The main point of the Regulation is that you cannot process, access or data without consent. Key exemptions include:
- Processing data to check for malware or comply with the law
- Processing metadata to calculate bills, detect fraud, or protect people's vital interests
- The Regulation also says you cannot process or store data on a user's device or collect data from a user's device without consent unless you need to do so to provide a requested service.
- The Regulation confirms user consent for cookies must be based on a meaningful choice.
- You can't make consent to non-essential cookies the sole condition for accessing a site (a cookie wall). You can make it an alternative to paying for access (a paywall), though this isn't allowed for some sites such as a public authority offering a service to citizens.

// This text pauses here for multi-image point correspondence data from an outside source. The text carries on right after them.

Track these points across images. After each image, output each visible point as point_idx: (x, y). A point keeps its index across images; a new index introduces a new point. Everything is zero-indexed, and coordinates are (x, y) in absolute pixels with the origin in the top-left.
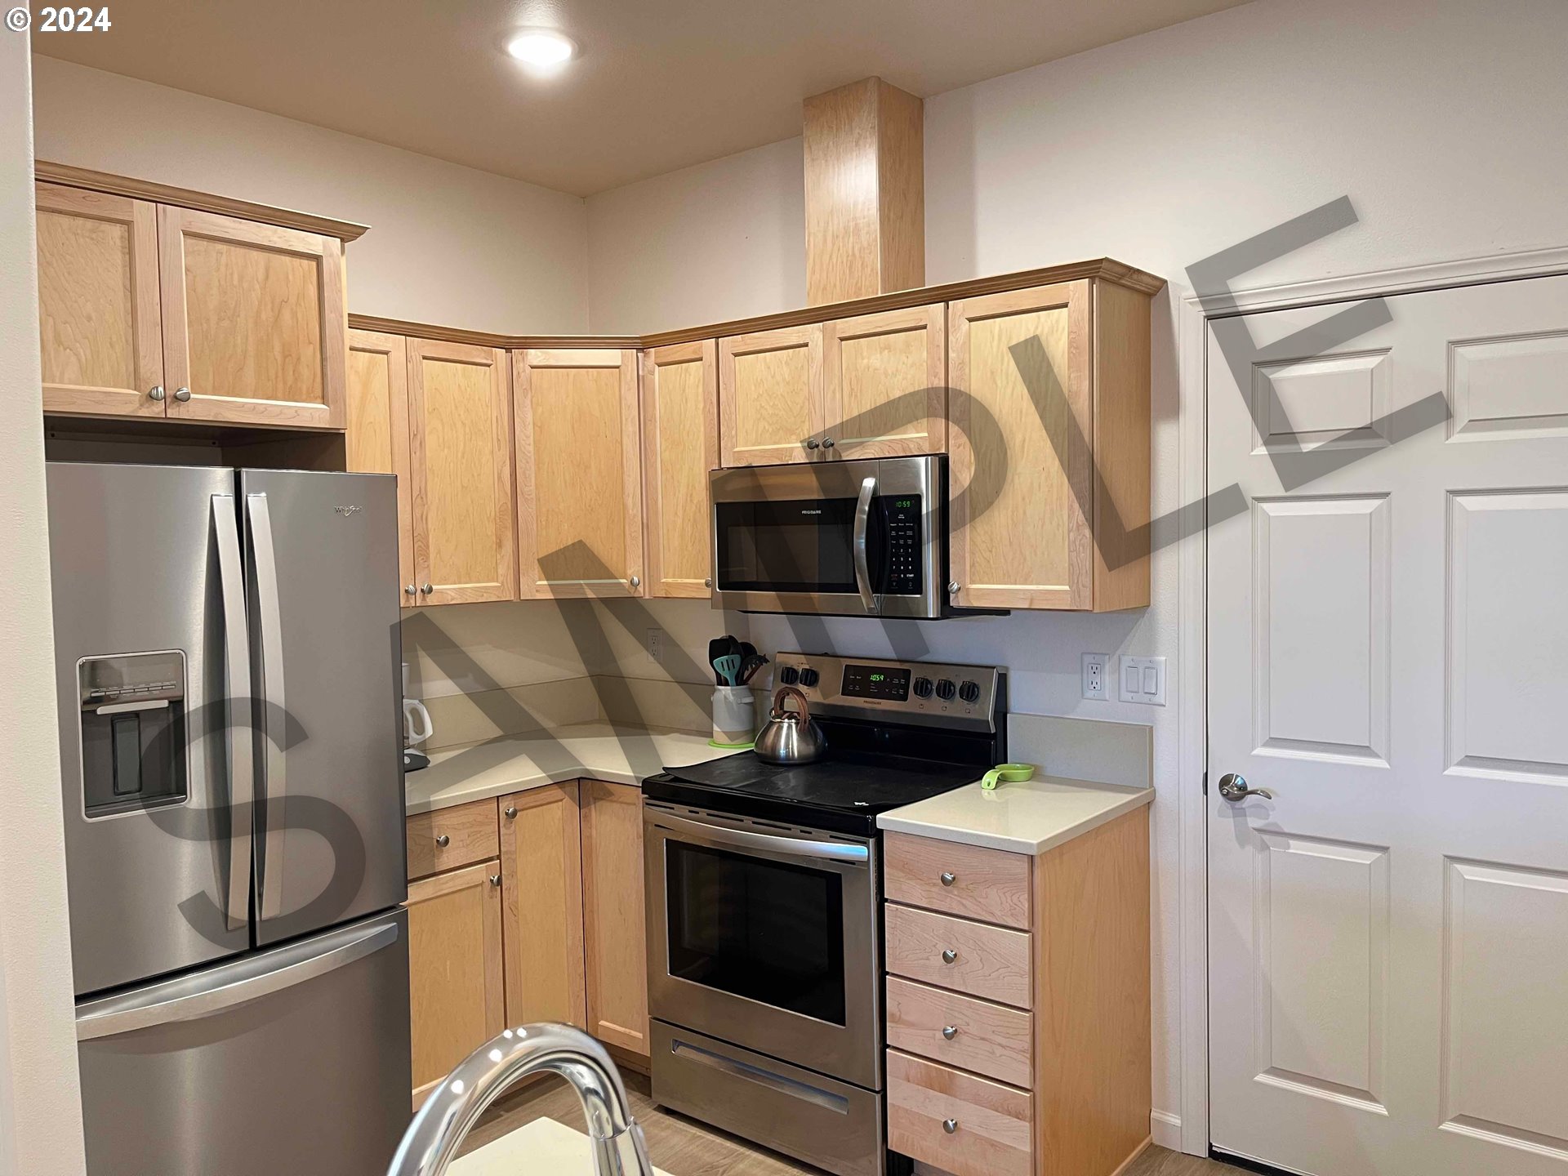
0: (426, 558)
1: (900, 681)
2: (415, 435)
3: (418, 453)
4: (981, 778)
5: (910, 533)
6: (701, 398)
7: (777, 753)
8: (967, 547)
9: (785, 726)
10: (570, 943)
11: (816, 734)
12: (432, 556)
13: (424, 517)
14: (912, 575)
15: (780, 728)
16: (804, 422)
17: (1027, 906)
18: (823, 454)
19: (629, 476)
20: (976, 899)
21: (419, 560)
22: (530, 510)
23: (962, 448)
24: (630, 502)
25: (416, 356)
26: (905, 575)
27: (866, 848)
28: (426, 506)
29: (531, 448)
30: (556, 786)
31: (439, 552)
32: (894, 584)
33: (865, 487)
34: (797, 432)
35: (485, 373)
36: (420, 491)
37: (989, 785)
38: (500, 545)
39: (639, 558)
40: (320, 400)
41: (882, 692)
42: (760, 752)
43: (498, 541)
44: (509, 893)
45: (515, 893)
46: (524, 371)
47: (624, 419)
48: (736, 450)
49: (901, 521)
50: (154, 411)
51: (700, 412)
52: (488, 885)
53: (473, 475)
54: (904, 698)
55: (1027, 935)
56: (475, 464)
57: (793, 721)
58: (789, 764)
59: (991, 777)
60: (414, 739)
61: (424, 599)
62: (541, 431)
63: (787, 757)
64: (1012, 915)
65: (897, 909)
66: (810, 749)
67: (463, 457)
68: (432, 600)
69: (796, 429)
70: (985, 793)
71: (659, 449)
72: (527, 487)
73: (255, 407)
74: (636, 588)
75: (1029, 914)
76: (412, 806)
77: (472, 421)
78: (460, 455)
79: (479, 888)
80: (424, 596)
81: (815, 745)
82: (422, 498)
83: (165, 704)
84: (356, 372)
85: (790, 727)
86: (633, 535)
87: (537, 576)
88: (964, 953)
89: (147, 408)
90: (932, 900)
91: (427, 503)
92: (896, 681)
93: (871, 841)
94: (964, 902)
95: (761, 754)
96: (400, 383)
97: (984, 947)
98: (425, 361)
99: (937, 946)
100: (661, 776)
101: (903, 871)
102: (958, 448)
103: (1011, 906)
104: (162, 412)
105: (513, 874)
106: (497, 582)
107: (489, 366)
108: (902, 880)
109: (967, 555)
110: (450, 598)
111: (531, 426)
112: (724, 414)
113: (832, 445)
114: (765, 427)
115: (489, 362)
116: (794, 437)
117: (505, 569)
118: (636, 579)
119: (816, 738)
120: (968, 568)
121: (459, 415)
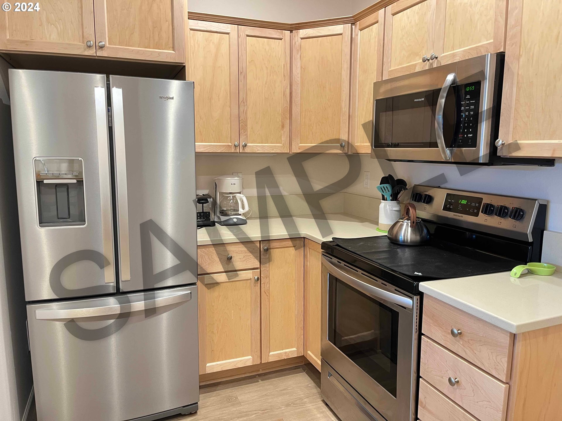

- If you collect customer contact details for a purchase, you can use them to send messages marketing your own products and services. You don't have to get specific consent but you must offer customers a chance to opt-out, both when you collect the contact details and every time you send a marketing message.
- The maximum penalty for breaching the ePrivacy Regulation is €10 million or two percent of a business's annual turnover, whichever is bigger.
- Supervisory authorities can order you to take or cease actions after a breach. Defying this order can lead to a penalty of €20 million or four percent of a business's annual turnover, whichever is bigger.